_What this task involves_
Retype every line of the data below character for character, without changing anything.

_Data supplied_
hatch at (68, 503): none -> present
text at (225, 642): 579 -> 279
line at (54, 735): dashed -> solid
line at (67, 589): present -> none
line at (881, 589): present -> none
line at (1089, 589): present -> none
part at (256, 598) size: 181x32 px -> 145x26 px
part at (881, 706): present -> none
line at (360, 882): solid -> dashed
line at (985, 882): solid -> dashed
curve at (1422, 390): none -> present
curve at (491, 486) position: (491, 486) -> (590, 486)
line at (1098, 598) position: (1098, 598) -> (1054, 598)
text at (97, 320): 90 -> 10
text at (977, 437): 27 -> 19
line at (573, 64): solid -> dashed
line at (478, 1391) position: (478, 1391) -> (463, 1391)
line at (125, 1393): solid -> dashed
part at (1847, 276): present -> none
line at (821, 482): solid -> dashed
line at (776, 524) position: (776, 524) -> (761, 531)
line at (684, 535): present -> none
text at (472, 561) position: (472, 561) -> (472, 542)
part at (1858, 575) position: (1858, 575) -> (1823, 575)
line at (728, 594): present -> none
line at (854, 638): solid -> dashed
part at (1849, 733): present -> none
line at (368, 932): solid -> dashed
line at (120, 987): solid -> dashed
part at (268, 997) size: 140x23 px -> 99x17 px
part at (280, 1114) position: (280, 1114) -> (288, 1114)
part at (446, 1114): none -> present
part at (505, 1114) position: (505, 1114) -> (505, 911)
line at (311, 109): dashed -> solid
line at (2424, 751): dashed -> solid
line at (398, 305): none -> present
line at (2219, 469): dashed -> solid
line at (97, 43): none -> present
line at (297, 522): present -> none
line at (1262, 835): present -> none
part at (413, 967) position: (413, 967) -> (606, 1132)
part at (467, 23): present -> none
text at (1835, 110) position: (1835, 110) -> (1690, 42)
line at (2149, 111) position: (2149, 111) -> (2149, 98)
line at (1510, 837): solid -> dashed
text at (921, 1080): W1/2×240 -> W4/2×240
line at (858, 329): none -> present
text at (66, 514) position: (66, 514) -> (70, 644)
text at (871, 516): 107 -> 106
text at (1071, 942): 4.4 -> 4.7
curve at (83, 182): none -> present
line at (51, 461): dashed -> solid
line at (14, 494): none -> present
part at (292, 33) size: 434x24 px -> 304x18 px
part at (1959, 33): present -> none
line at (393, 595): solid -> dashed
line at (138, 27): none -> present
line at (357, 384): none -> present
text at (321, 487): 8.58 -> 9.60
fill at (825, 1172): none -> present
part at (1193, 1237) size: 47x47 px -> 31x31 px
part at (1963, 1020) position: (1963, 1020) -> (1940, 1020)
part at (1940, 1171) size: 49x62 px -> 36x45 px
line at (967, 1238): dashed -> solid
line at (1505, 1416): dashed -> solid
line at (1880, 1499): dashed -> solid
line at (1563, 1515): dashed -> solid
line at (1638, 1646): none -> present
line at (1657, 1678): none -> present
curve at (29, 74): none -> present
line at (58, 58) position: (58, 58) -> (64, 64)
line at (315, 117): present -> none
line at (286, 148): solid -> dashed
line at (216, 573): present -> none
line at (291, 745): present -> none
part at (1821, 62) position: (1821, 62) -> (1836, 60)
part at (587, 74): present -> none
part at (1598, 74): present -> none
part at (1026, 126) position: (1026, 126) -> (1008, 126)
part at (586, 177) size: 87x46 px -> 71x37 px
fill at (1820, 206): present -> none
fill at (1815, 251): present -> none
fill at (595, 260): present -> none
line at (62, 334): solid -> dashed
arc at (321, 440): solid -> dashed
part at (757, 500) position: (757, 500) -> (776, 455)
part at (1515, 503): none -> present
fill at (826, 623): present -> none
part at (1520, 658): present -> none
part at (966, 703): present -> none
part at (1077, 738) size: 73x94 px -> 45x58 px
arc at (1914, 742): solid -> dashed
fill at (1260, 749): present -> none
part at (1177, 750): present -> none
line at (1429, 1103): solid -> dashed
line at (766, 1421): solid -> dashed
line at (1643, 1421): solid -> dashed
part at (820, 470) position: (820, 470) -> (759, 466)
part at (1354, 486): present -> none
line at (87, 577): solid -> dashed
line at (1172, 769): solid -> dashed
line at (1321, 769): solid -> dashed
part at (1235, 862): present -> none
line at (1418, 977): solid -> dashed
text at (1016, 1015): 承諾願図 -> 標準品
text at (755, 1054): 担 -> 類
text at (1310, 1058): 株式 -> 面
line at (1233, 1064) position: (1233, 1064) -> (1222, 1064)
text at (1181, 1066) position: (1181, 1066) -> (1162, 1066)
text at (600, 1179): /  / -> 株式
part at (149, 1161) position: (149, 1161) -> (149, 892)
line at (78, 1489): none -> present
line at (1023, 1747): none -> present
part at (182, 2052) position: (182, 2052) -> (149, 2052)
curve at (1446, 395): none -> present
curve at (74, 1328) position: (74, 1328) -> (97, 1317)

_Output of the task_
hatch at (68, 503): none -> present
text at (225, 642): 579 -> 279
line at (54, 735): dashed -> solid
line at (67, 589): present -> none
line at (881, 589): present -> none
line at (1089, 589): present -> none
part at (256, 598) size: 181x32 px -> 145x26 px
part at (881, 706): present -> none
line at (360, 882): solid -> dashed
line at (985, 882): solid -> dashed
curve at (1422, 390): none -> present
curve at (491, 486) position: (491, 486) -> (590, 486)
line at (1098, 598) position: (1098, 598) -> (1054, 598)
text at (97, 320): 90 -> 10
text at (977, 437): 27 -> 19
line at (573, 64): solid -> dashed
line at (478, 1391) position: (478, 1391) -> (463, 1391)
line at (125, 1393): solid -> dashed
part at (1847, 276): present -> none
line at (821, 482): solid -> dashed
line at (776, 524) position: (776, 524) -> (761, 531)
line at (684, 535): present -> none
text at (472, 561) position: (472, 561) -> (472, 542)
part at (1858, 575) position: (1858, 575) -> (1823, 575)
line at (728, 594): present -> none
line at (854, 638): solid -> dashed
part at (1849, 733): present -> none
line at (368, 932): solid -> dashed
line at (120, 987): solid -> dashed
part at (268, 997) size: 140x23 px -> 99x17 px
part at (280, 1114) position: (280, 1114) -> (288, 1114)
part at (446, 1114): none -> present
part at (505, 1114) position: (505, 1114) -> (505, 911)
line at (311, 109): dashed -> solid
line at (2424, 751): dashed -> solid
line at (398, 305): none -> present
line at (2219, 469): dashed -> solid
line at (97, 43): none -> present
line at (297, 522): present -> none
line at (1262, 835): present -> none
part at (413, 967) position: (413, 967) -> (606, 1132)
part at (467, 23): present -> none
text at (1835, 110) position: (1835, 110) -> (1690, 42)
line at (2149, 111) position: (2149, 111) -> (2149, 98)
line at (1510, 837): solid -> dashed
text at (921, 1080): W1/2×240 -> W4/2×240
line at (858, 329): none -> present
text at (66, 514) position: (66, 514) -> (70, 644)
text at (871, 516): 107 -> 106
text at (1071, 942): 4.4 -> 4.7
curve at (83, 182): none -> present
line at (51, 461): dashed -> solid
line at (14, 494): none -> present
part at (292, 33) size: 434x24 px -> 304x18 px
part at (1959, 33): present -> none
line at (393, 595): solid -> dashed
line at (138, 27): none -> present
line at (357, 384): none -> present
text at (321, 487): 8.58 -> 9.60
fill at (825, 1172): none -> present
part at (1193, 1237) size: 47x47 px -> 31x31 px
part at (1963, 1020) position: (1963, 1020) -> (1940, 1020)
part at (1940, 1171) size: 49x62 px -> 36x45 px
line at (967, 1238): dashed -> solid
line at (1505, 1416): dashed -> solid
line at (1880, 1499): dashed -> solid
line at (1563, 1515): dashed -> solid
line at (1638, 1646): none -> present
line at (1657, 1678): none -> present
curve at (29, 74): none -> present
line at (58, 58) position: (58, 58) -> (64, 64)
line at (315, 117): present -> none
line at (286, 148): solid -> dashed
line at (216, 573): present -> none
line at (291, 745): present -> none
part at (1821, 62) position: (1821, 62) -> (1836, 60)
part at (587, 74): present -> none
part at (1598, 74): present -> none
part at (1026, 126) position: (1026, 126) -> (1008, 126)
part at (586, 177) size: 87x46 px -> 71x37 px
fill at (1820, 206): present -> none
fill at (1815, 251): present -> none
fill at (595, 260): present -> none
line at (62, 334): solid -> dashed
arc at (321, 440): solid -> dashed
part at (757, 500) position: (757, 500) -> (776, 455)
part at (1515, 503): none -> present
fill at (826, 623): present -> none
part at (1520, 658): present -> none
part at (966, 703): present -> none
part at (1077, 738) size: 73x94 px -> 45x58 px
arc at (1914, 742): solid -> dashed
fill at (1260, 749): present -> none
part at (1177, 750): present -> none
line at (1429, 1103): solid -> dashed
line at (766, 1421): solid -> dashed
line at (1643, 1421): solid -> dashed
part at (820, 470) position: (820, 470) -> (759, 466)
part at (1354, 486): present -> none
line at (87, 577): solid -> dashed
line at (1172, 769): solid -> dashed
line at (1321, 769): solid -> dashed
part at (1235, 862): present -> none
line at (1418, 977): solid -> dashed
text at (1016, 1015): 承諾願図 -> 標準品
text at (755, 1054): 担 -> 類
text at (1310, 1058): 株式 -> 面
line at (1233, 1064) position: (1233, 1064) -> (1222, 1064)
text at (1181, 1066) position: (1181, 1066) -> (1162, 1066)
text at (600, 1179): /  / -> 株式
part at (149, 1161) position: (149, 1161) -> (149, 892)
line at (78, 1489): none -> present
line at (1023, 1747): none -> present
part at (182, 2052) position: (182, 2052) -> (149, 2052)
curve at (1446, 395): none -> present
curve at (74, 1328) position: (74, 1328) -> (97, 1317)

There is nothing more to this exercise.